(Document passage):
In actuality, it was another specific chain of events, in 1978, that triggered what we now call "hyper-modern" book collecting. Like the change precipitated by the 1929 stock market crash and the ensuing Depression, this change originated far from the world of rare books. An obscure tax ruling in a case involving a power tool supply company -- Thor Power Tool -- dictated that businesses that depreciated their inventory for tax purposes had to actually offer the depreciated goods for sale at the reduced prices or lose their tax writeoffs. For book publishers -- who had traditionally depreciated the value of their unsold inventory based on future sales projections -- this meant they either had to offer their books for sale at reduced value or get rid of them altogether. There was no way for them to survive selling the books for even less than they had been priced when they were new, and they dumped huge amounts of books into the remainder market and began the process whereby the life cycle of a book is now one year or less -- at which point remaining copies are sold off for pennies on the dollar to the discounters or the authors, or pulped altogether.

The significance of these changes for book collecting was, in the 1930s, that there was a whole new, young generation of writers who were now collectible and, in the 1970s, that now there were suddenly books that were legitimately scarce only a year or two after their publication. In the past, if a book didn't sell well, it would stay in the publisher's warehouse for years, sometimes decades, and in the 1970s you could buy books published in the 50s directly from their publishers, most of them still in the first editions. Now, after the Thor Power Tool ruling, this would no longer happen. So a new generation of book dealers stepped in to fill the void the publishers had left, and began offering first editions of recently published, but now unavailable, books for the cost of a new book, or only slightly more. They essentially became the repositories of what the publisher used to call "the backlist" -- those books that were not new, not hot, but still of interest and deserving to be made available.

(Written instruction 1): Update the records starting at the line that contains "collection date: 1912-09-13" and ending at the end of the records, replacing "locality" with "place" and keeping everything else unchanged. Give only those lines.

(Supplied material):
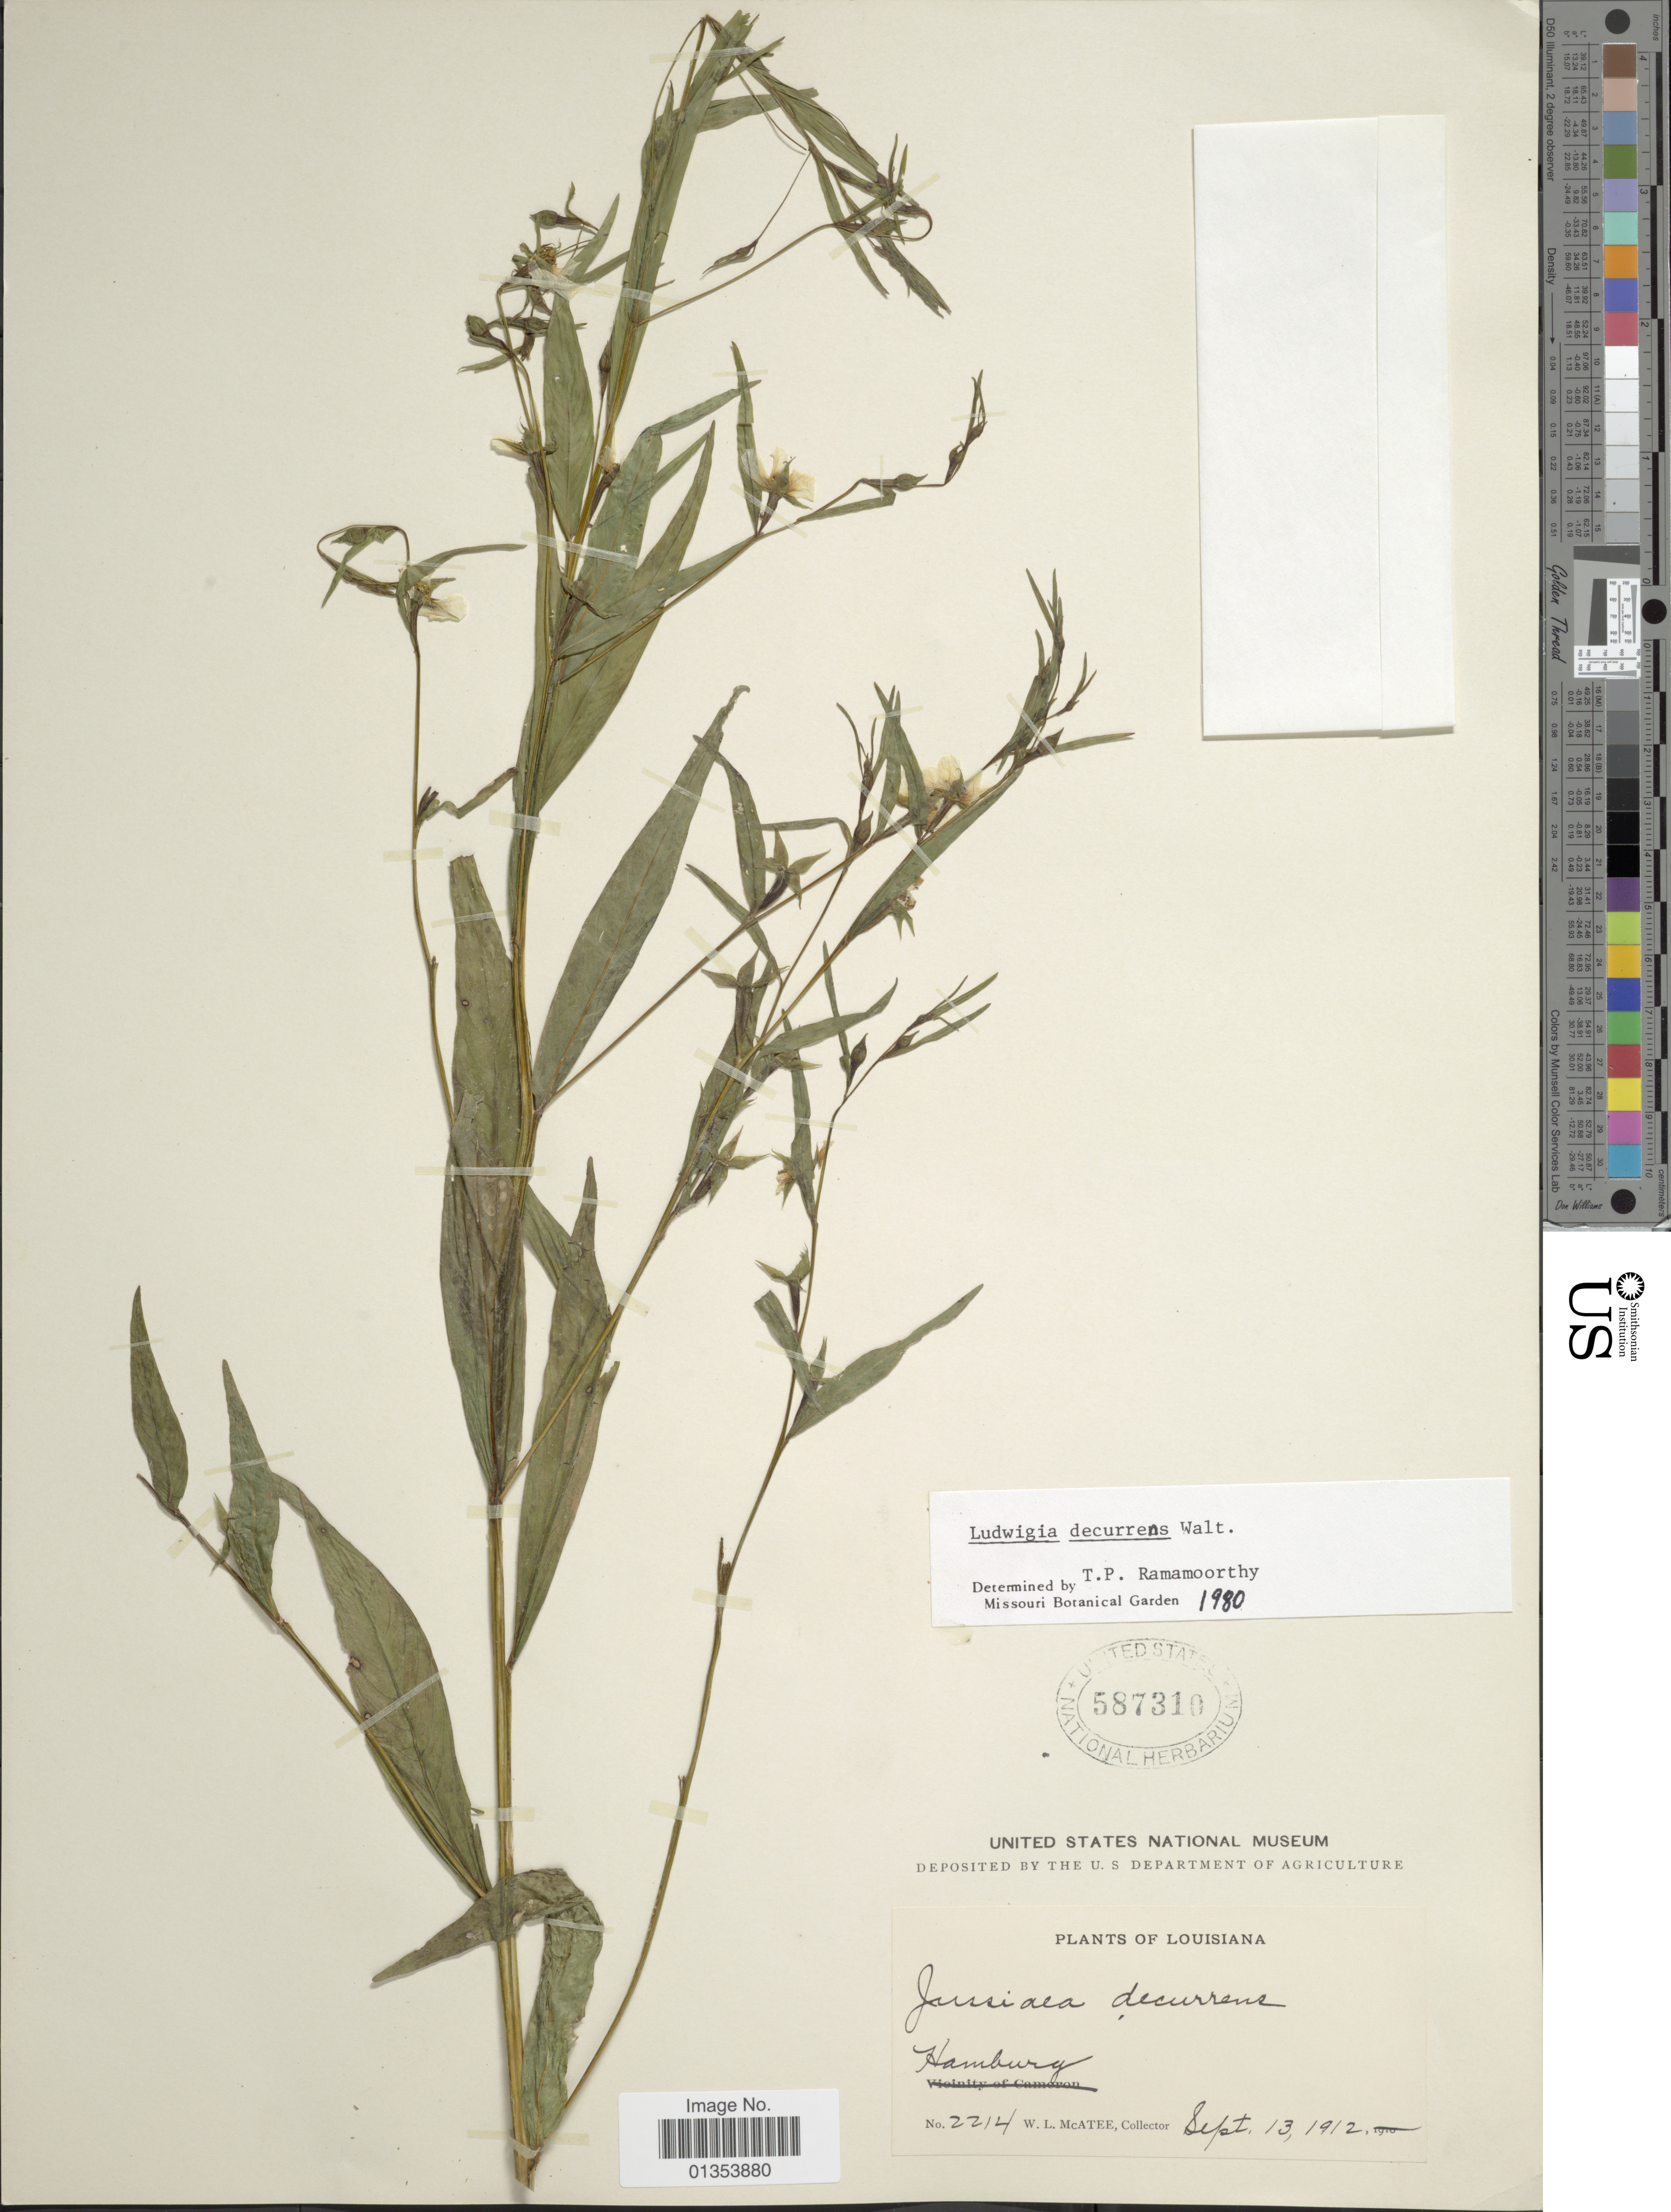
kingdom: Plantae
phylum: Tracheophyta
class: Magnoliopsida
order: Myrtales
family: Onagraceae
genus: Ludwigia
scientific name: Ludwigia decurrens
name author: Walter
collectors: W. McAtee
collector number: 2214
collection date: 1912-09-13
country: United States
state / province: Louisiana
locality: Hamburg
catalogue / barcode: US 587310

(Written instruction 2): List every decade named in the passage on book collecting.

(Full answer 1):
collection date: 1912-09-13
country: United States
state / province: Louisiana
place: Hamburg
catalogue / barcode: US 587310

(Full answer 2):
1930s
1970s
50s